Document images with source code
********************

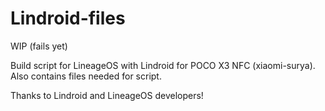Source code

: # Lindroid-files
WIP (fails yet)

Build script for LineageOS with Lindroid for POCO X3 NFC (xiaomi-surya). Also contains files needed for script.

Thanks to Lindroid and LineageOS developers!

********************

Only the lines from the one holding "Build script for" to the end of the entries above belong in the answer, each copied exactly.

Written answer:
Build script for LineageOS with Lindroid for POCO X3 NFC (xiaomi-surya). Also contains files needed for script.

Thanks to Lindroid and LineageOS developers!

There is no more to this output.